● Task requirements: Take every line from the listing below that contains "υπηρεσιών".

● Exercise material:
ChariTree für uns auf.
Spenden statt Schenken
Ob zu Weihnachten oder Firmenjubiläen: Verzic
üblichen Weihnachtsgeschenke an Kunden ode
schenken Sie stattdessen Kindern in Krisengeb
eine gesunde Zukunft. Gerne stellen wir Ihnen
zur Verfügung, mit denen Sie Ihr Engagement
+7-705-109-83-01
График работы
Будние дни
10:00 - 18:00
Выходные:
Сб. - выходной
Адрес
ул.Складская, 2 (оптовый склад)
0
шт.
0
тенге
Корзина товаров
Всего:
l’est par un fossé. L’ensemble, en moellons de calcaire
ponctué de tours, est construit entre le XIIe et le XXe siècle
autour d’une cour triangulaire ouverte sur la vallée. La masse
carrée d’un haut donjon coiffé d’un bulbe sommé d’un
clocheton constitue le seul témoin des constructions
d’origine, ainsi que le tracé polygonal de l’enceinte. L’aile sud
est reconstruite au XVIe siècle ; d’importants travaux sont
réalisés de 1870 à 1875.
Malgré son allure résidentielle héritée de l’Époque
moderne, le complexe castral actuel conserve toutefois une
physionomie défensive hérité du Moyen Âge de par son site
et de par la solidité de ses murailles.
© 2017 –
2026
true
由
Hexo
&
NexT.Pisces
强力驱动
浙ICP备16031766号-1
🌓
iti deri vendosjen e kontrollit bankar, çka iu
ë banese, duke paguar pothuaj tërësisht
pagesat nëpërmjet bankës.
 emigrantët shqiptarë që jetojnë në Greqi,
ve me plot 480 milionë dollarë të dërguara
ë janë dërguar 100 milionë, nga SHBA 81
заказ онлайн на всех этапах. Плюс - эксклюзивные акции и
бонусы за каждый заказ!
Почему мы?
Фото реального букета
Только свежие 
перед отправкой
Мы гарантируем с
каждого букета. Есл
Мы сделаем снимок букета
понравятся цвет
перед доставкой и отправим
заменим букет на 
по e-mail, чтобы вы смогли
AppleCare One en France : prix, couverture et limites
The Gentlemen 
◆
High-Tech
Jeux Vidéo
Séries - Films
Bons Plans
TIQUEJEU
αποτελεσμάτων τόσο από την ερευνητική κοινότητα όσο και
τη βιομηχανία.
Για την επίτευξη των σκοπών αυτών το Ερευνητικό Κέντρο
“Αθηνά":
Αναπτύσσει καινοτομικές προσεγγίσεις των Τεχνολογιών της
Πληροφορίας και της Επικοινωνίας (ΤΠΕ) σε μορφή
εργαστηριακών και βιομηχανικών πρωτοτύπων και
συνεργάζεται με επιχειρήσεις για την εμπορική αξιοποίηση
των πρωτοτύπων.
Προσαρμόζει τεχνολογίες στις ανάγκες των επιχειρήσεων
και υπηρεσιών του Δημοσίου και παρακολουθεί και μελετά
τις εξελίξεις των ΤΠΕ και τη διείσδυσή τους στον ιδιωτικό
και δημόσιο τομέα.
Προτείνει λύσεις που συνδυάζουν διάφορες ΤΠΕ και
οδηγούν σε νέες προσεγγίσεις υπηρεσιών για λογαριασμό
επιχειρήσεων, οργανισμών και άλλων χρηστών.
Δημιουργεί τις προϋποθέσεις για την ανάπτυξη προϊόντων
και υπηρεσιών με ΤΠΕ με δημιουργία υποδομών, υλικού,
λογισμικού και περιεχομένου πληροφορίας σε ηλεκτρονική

● Answer:
και υπηρεσιών του Δημοσίου και παρακολουθεί και μελετά
οδηγούν σε νέες προσεγγίσεις υπηρεσιών για λογαριασμό
και υπηρεσιών με ΤΠΕ με δημιουργία υποδομών, υλικού,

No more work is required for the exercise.